When Agile's "Deliver Working Software Early" Doesn't Work
One of the pillars of agile methodology, is in advocating that software is released and delivered early & often, to users and stakeholders. The premise is that by having the software in the hands of one's intended customer base early on, affords the startup with the ability to find /changes early, when they are easier to make/, according to Stellman, Andrew. “Head First Agile.”
Founders and Product Owners are tasked with finding the optimal time to validate functionality and features, and agile breaks user stories modularity into a scrum or Kanban board, with an arbitrary delineation as to when they can build and send to uses. While the notion of working on a specific feature collection as part of a scrum for instance, designing it and coding it, before sending it makes a lot of sense in theory, the practicality is lost.
Accepting this standard agile philosophy from an engineering perspective encourages technical debt, it encourages half-hazard architectural decisions that either overcommit, or under-commit, but either way engineering work as well as design work is potentially wasted. As Stellman rightfully suggests, engineers would push back against pivoting and changing, as /they’ve spent many months working on a feature, changing that code can be a slow, painful, and error-prone process/, the author wrongfully suggests that the developers should change their mindset, rather than the founders.
One reason is that when teams do rework (that’s when they change existing code to do something new) it almost always leads to bugs, often ones that are really nasty and difficult to track down and fix.”
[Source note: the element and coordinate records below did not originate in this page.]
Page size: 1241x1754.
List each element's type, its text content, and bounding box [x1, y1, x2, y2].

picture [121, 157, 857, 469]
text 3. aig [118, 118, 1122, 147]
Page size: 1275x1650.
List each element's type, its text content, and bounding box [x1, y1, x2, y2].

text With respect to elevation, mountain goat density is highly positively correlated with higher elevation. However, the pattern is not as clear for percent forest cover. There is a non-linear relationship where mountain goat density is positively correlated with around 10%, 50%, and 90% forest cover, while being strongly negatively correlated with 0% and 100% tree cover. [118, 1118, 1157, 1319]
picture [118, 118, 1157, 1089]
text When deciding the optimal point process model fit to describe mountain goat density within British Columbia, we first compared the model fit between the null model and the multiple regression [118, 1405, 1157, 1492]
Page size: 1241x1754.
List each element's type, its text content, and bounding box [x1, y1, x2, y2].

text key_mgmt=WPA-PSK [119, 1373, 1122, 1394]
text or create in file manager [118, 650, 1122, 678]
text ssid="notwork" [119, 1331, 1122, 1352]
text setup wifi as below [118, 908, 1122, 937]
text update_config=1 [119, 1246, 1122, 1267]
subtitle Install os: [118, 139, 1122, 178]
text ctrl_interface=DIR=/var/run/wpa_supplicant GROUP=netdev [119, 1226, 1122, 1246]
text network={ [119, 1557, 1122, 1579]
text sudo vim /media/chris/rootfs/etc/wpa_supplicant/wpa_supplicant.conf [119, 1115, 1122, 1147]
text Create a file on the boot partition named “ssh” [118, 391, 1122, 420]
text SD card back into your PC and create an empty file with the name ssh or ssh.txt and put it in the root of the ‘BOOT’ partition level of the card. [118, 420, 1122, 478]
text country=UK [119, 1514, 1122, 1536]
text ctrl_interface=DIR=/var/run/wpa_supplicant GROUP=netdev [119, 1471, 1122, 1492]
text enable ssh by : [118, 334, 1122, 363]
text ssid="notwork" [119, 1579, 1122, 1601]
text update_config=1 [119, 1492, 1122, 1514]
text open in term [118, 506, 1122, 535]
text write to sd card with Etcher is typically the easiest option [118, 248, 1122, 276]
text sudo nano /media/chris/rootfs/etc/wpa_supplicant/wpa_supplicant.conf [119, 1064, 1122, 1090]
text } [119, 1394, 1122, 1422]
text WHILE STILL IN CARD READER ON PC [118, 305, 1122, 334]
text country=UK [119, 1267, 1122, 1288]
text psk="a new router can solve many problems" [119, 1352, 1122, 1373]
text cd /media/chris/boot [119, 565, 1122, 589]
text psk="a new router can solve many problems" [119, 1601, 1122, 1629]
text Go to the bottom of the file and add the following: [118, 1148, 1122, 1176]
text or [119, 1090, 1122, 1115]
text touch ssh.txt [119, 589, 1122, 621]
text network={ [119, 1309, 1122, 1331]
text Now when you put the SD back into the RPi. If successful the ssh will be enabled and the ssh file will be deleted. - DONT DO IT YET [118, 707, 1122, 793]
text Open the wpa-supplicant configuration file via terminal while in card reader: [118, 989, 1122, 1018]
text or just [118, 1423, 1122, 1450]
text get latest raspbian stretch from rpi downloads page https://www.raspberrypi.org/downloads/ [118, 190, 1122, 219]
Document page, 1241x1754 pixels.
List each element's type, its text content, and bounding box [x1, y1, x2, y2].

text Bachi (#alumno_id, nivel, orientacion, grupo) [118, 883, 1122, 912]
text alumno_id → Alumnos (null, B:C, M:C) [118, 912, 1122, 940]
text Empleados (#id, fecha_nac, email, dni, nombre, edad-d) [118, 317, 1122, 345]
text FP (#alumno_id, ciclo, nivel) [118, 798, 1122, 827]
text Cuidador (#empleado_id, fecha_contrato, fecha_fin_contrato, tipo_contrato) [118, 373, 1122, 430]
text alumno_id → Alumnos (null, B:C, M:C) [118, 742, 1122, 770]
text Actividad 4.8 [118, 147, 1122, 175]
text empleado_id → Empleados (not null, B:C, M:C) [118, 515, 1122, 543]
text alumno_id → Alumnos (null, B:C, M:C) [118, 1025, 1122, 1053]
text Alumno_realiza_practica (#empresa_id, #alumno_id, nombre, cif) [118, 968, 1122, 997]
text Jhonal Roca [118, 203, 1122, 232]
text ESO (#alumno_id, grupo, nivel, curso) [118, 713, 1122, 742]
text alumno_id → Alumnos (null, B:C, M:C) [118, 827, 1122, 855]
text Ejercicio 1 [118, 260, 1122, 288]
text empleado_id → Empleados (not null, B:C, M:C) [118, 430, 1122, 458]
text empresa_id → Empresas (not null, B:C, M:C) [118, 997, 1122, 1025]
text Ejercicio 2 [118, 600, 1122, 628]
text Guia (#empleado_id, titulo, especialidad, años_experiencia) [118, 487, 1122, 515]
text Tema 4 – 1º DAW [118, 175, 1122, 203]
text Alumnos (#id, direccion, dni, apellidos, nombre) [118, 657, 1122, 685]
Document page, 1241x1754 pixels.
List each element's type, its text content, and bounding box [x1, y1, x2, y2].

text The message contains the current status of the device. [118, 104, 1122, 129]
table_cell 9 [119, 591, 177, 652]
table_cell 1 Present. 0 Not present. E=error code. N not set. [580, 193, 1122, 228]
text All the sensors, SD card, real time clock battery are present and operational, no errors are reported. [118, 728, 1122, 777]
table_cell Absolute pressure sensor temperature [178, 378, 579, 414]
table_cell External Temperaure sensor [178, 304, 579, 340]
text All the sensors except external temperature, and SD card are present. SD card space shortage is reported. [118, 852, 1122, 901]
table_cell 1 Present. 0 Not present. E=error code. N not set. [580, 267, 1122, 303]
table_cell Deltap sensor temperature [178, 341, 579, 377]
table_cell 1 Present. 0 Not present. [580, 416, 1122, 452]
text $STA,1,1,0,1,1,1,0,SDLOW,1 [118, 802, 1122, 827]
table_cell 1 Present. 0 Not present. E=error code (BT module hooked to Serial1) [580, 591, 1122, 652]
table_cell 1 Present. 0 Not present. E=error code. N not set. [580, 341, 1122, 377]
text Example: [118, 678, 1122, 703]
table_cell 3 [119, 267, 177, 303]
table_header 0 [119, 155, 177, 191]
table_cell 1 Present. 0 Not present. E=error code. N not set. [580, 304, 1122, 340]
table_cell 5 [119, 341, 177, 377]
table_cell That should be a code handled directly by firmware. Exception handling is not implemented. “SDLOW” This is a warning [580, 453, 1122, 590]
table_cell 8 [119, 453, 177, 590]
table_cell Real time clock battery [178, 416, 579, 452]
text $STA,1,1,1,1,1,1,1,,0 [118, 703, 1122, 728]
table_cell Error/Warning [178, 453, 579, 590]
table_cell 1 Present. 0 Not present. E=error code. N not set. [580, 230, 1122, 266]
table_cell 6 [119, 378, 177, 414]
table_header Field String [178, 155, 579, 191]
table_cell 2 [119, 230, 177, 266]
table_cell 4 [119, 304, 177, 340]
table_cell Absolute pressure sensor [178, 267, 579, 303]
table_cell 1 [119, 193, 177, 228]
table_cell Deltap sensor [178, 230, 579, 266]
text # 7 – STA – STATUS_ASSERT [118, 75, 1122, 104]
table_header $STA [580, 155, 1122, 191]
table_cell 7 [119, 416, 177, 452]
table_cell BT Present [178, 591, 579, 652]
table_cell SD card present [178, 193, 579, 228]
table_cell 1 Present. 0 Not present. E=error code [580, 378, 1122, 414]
I am of the firm belief that tech debt can be prevented, even in early startups, and this is a perfect example of such, even if it's done in sprint sizes instead of more complete deliverables. The solution is, not to have engineers commit code.
That is, through high-fidelity prototyping like InVision and Sketch, users can get their hands on a rich prototype without code being completed. Granted, it won't be able to provide an as-rich user interaction, due to its limitations, at least the very concepts and features can be articulated well enough. It is a good trade off in my opinion in lieu of engineering effort and architectural effort that could potentially be wasteful.
Ideally from a sprint planning perspective, the design exercise should commence first with the development phase to follow with some lag, to allow for design completion and validation. Adopting a design-first approach gives developers greater assurance that they won't have to code pivot, whilst maintaining the goal of getting your app to people's hands, just not necessarily the software, but sufficiently, just the designs.